I would choose C# over Java, the whole day any day. It is a better language which is updated more frequently with modern features.

Python is popular, but I don't know how the job market for it looks, especially in SA, and also if you're not in a Data Science field.

JavaScript is always an option, although I personally think if you don't want to go pure front-end, you should learn it as a second language. JS does have a role in the backend, but smaller than .Net or the JVM languages.
 
Java will help you learn C more quickly.

Python is interesting and used academically, but Java into C++ is where it is at.

EDIT:

If you are familiar with java, python will take you a day to learn.
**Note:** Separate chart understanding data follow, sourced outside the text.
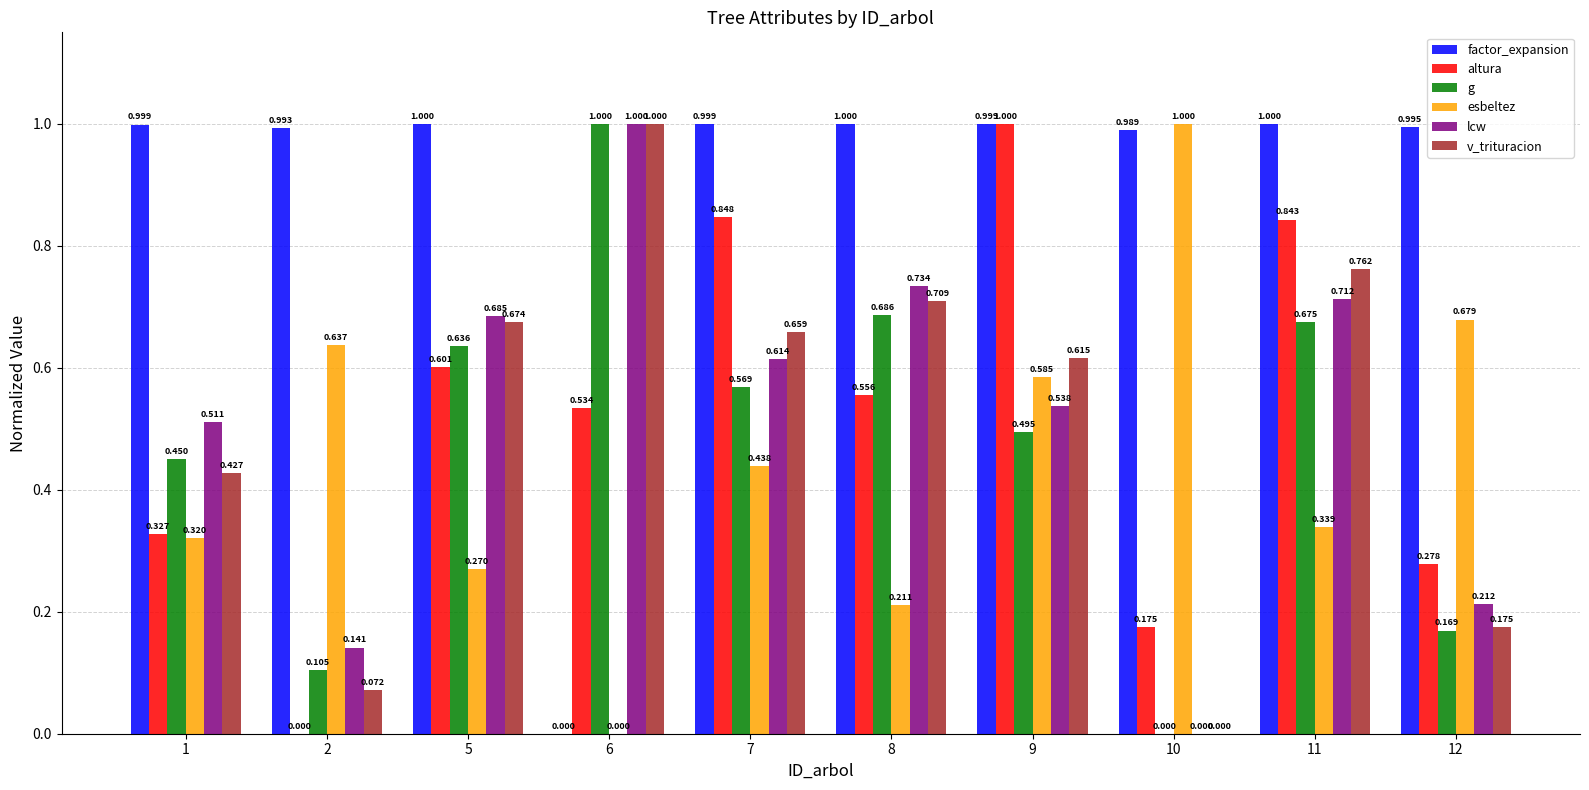

What is the approximate value of esbeltez at 10?

1.0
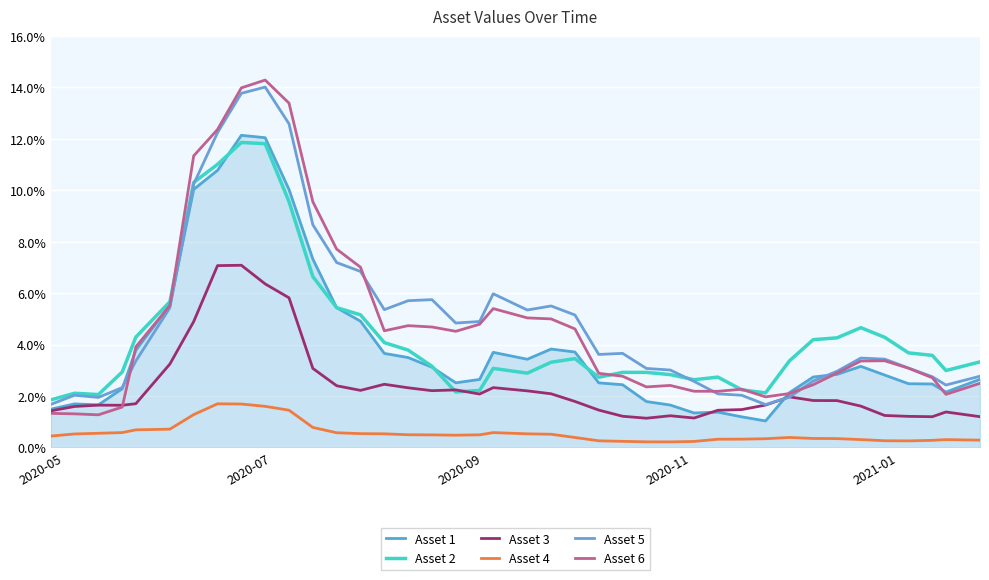

Does the chart display data point markers on the line(s)?

No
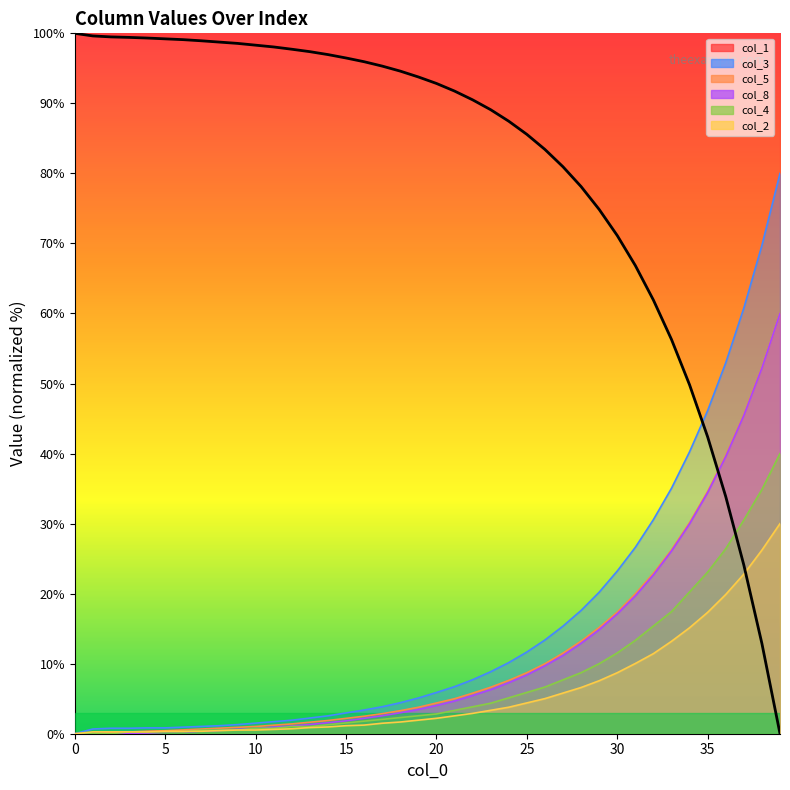

What is the approximate value at 28?

78.1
If you are familiar with python, java will take you 3 months to learn.
 
These days I think Javelin would be better to learn
 
Personally I'd go with Java as it will force you to learn structure, but that really depends on what your goal is /where you want to end up.

Learning a programming language is easy enough, your IDE will help with syntax, it's more a case of learning the concepts that's important.

In a work environment, I've worked with Java, PHP, C#, JS, Golang, and Powershell (yes, someone thought it was great to make an app consisting of only scripts and then use another tool to execute them); the important bit is just learn the concepts, what is oop, what is functional, what are the different design patterns, etc., if you want to go into business. If you just want to play around, then python is generally good as it's a scripting language as well, though latest C# also does top level statements now.